You can configure the security settings using the instructions at Web Administration Tool.

1. Go to the Web Administration console.
2. Click Server administration.
3. Click Manage security properties.
4. Click Settings.
5. Enable the type of security connections, select one of the following radio buttons:

   Option	Description
   None	Enables the server to receive only unsecure communications from the client. The default port is 389.
   SSL	Enables the server to receive either secure (default port 636) or unsecure (default port 389) communications from the client. The default port is 636.
   SSL only	Enables the server to receive only secure communications from the client. This is the most secure way to configure your server. The default port is 636.
   TLS	Enables the server to receive secure and unsecure communications from the client over the default port, 389. For secure communications the client must start the TLS extended operation. See Transaction Layer Security for more information.
   SSL and TLS	Enables the server to receive secure and unsecure communications from the client over the default port, 389. For secure communications on the default port, the client must start the TLS extended operation. The server also receives secure communications over the SSL port, 636. See Transaction Layer Security for more information. Note: The TLS and the SSL and TLS options are only available if your server supports TLS. TLS and SSL do not interoperate. Sending a start TLS request over the secure port results in an operations error.

6. Select the authentication method. Note: You must distribute the server certificate to each client. For server and client authentication you also must add the certificate for each client to the server's key database.

   Option	Description
   Server authentication	For server authentication, the Directory Server supplies the client with the Directory Server's X.509 certificate during the initial SSL handshake. If the client validates the server's certificate, then a secure, encrypted communication channel is established between the Directory Server and the client application.

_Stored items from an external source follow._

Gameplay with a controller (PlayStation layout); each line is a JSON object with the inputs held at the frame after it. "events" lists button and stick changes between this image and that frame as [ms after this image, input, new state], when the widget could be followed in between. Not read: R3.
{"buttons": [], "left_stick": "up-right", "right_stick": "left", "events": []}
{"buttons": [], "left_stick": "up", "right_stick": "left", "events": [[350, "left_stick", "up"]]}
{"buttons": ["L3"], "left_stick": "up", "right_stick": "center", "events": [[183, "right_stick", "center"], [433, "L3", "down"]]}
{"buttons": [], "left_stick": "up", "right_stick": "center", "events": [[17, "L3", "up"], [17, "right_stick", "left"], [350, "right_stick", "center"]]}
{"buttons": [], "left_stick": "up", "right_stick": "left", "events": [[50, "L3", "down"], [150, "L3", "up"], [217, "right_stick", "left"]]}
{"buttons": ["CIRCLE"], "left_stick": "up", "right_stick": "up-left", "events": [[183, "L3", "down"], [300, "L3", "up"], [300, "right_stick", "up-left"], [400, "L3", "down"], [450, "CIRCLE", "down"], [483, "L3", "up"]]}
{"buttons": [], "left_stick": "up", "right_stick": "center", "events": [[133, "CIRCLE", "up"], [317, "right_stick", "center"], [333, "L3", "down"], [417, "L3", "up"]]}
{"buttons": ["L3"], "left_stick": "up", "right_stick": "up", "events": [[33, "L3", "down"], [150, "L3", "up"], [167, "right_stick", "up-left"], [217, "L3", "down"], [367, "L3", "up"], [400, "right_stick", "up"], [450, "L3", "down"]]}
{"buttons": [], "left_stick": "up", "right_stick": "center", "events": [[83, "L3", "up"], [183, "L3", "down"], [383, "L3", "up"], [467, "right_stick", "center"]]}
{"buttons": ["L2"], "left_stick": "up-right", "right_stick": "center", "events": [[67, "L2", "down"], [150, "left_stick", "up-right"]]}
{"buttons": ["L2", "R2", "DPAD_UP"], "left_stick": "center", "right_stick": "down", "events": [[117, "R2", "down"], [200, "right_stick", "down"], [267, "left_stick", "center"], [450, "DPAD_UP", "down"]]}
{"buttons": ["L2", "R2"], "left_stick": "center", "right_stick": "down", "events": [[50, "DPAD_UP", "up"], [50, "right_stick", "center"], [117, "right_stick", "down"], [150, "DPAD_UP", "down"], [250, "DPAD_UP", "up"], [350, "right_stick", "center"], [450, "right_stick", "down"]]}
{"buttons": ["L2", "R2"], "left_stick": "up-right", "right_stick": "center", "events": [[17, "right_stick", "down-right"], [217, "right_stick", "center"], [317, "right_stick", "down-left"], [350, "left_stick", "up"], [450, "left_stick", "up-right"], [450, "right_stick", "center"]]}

For server authentication to work, the Directory Server must have a private key and associated server certificate in the server's key database file.
   Server and client authentication	This type of authentication provides for two-way authentication between the LDAP client and the LDAP server. With client authentication, the LDAP client must have a digital certificate (based on the X.509 standard). This digital certificate is used to authenticate the LDAP client to the Directory Server. See Client authentication.

7. When you are finished, click Apply to save your changes without exiting, or click OK to apply your changes and exit, or click Cancel to exit this panel without making any changes.
8. You must stop and restart both the Directory Server and the Administration Server for the changes to take effect.
   1. Stop the server. See Start or stop the server , if you need information about performing this task.
   2. Stop the Administration Server using one of the following methods.
      • Remotely, issue the command:ibmdirctl -D <adminDN> -w <adminPW> admstop
      • Locally issue the command:idsdiradm <instancename> -k
      See Stopping an instance of the directory Administration Server , if you need information about performing this task.
   3. Start the Administration Server. This must be done locally.
      • Issue the command:idsdiradm <instancename>
      See Starting an instance of the directory Administration Server , if you need information about performing this task.
   4. Start the server. See Start or stop the server , if you need information about performing this task.